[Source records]
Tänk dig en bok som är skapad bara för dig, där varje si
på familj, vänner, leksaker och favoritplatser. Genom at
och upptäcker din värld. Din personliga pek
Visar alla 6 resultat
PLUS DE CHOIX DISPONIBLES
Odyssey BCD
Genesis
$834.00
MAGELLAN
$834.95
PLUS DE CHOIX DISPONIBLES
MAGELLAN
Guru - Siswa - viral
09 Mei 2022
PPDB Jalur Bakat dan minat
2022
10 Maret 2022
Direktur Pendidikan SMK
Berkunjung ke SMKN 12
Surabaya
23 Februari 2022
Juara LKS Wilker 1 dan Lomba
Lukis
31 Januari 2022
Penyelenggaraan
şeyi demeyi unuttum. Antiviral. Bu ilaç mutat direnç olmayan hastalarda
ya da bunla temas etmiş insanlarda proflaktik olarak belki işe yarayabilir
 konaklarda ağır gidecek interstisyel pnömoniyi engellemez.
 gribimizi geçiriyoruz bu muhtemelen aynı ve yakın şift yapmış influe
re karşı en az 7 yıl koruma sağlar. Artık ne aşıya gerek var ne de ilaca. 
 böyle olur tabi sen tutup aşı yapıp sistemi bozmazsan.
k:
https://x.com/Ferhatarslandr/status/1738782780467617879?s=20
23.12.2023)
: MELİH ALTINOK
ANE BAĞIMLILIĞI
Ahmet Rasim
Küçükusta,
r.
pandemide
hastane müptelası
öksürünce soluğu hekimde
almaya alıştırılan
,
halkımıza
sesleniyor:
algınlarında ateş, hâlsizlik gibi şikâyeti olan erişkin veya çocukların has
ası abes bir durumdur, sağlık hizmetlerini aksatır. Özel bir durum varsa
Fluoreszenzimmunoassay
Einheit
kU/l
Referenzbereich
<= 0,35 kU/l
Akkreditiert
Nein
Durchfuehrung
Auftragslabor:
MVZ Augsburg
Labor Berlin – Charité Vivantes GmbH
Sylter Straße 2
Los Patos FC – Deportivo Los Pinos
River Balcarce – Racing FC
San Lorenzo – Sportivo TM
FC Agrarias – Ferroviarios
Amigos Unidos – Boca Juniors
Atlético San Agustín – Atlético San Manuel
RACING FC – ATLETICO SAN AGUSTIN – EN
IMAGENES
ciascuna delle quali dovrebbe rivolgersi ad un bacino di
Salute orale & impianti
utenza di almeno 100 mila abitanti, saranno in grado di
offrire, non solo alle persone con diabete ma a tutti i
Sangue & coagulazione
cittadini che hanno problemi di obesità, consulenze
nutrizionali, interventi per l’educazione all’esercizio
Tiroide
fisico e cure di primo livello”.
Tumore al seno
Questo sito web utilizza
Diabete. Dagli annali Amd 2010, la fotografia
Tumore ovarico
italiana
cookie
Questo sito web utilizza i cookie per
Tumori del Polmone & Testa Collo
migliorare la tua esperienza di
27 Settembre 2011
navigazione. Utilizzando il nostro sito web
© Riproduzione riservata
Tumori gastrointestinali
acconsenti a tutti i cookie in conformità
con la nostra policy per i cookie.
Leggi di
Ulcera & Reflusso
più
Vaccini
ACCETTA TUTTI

---

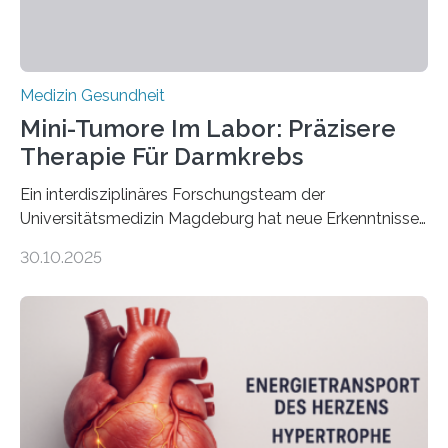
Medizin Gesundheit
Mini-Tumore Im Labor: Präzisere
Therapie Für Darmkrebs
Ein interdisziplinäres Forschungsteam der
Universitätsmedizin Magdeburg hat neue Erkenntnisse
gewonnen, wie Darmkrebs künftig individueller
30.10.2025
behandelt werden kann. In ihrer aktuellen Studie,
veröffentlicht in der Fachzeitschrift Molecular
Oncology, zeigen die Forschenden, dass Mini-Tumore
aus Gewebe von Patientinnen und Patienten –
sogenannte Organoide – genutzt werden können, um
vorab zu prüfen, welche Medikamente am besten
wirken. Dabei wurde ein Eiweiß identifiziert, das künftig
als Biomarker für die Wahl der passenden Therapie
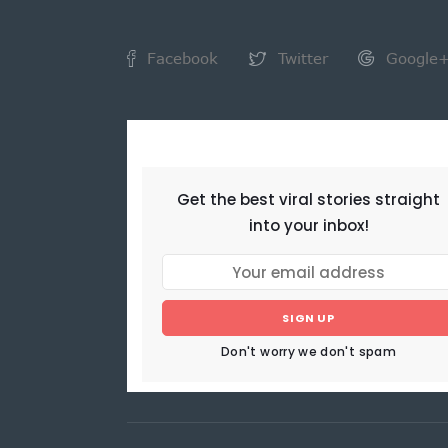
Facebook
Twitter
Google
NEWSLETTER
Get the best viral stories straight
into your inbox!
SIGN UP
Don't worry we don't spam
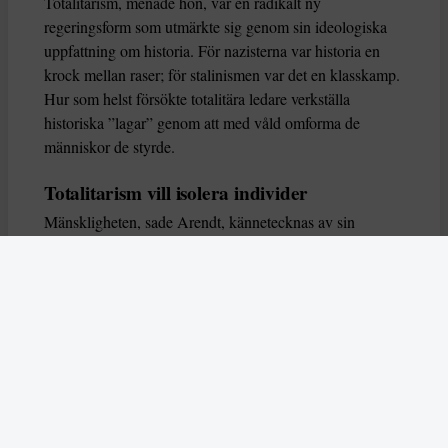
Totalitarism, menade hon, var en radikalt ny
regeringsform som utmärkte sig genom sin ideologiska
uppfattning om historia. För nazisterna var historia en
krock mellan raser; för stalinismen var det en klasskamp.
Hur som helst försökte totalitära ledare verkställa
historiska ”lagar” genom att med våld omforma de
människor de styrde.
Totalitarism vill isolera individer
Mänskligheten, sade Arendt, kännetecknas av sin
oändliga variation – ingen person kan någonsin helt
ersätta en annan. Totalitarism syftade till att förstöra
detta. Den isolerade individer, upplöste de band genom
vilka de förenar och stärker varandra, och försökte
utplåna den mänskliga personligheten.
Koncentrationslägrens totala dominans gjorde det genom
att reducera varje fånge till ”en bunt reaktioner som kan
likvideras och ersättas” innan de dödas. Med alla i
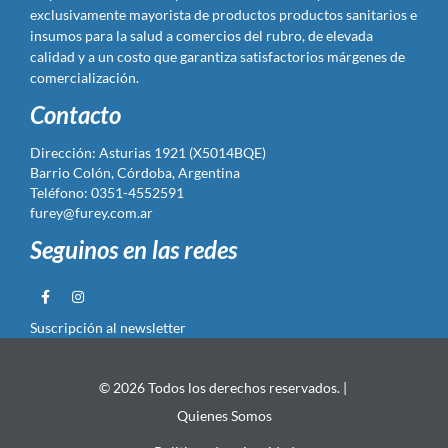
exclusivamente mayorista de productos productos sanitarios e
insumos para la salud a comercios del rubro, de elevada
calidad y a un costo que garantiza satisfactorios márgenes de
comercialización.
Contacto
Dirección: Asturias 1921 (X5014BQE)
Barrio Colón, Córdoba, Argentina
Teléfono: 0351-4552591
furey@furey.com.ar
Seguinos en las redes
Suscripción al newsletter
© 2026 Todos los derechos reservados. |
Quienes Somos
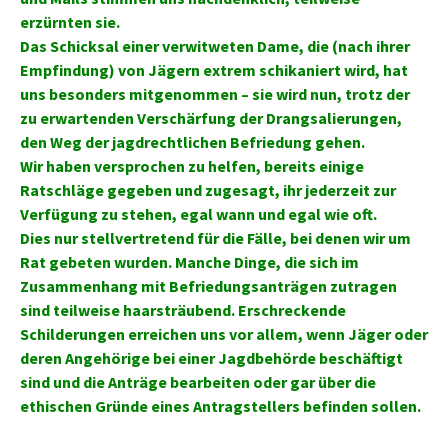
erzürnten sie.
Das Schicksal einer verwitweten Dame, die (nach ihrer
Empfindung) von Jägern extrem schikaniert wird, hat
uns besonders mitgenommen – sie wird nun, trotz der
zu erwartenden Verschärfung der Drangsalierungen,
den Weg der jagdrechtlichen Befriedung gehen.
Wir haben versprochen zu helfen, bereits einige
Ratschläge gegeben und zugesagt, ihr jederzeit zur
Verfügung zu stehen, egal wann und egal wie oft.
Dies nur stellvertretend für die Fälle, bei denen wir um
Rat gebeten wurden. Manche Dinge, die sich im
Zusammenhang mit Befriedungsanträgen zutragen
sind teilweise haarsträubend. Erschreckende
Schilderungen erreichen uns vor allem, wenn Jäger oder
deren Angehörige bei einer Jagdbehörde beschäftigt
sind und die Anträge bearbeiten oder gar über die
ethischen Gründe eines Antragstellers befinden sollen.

=== To do ===
A bare number is the whole answer: state how many lines in the data above contain "Therapie".

=== The answer ===
2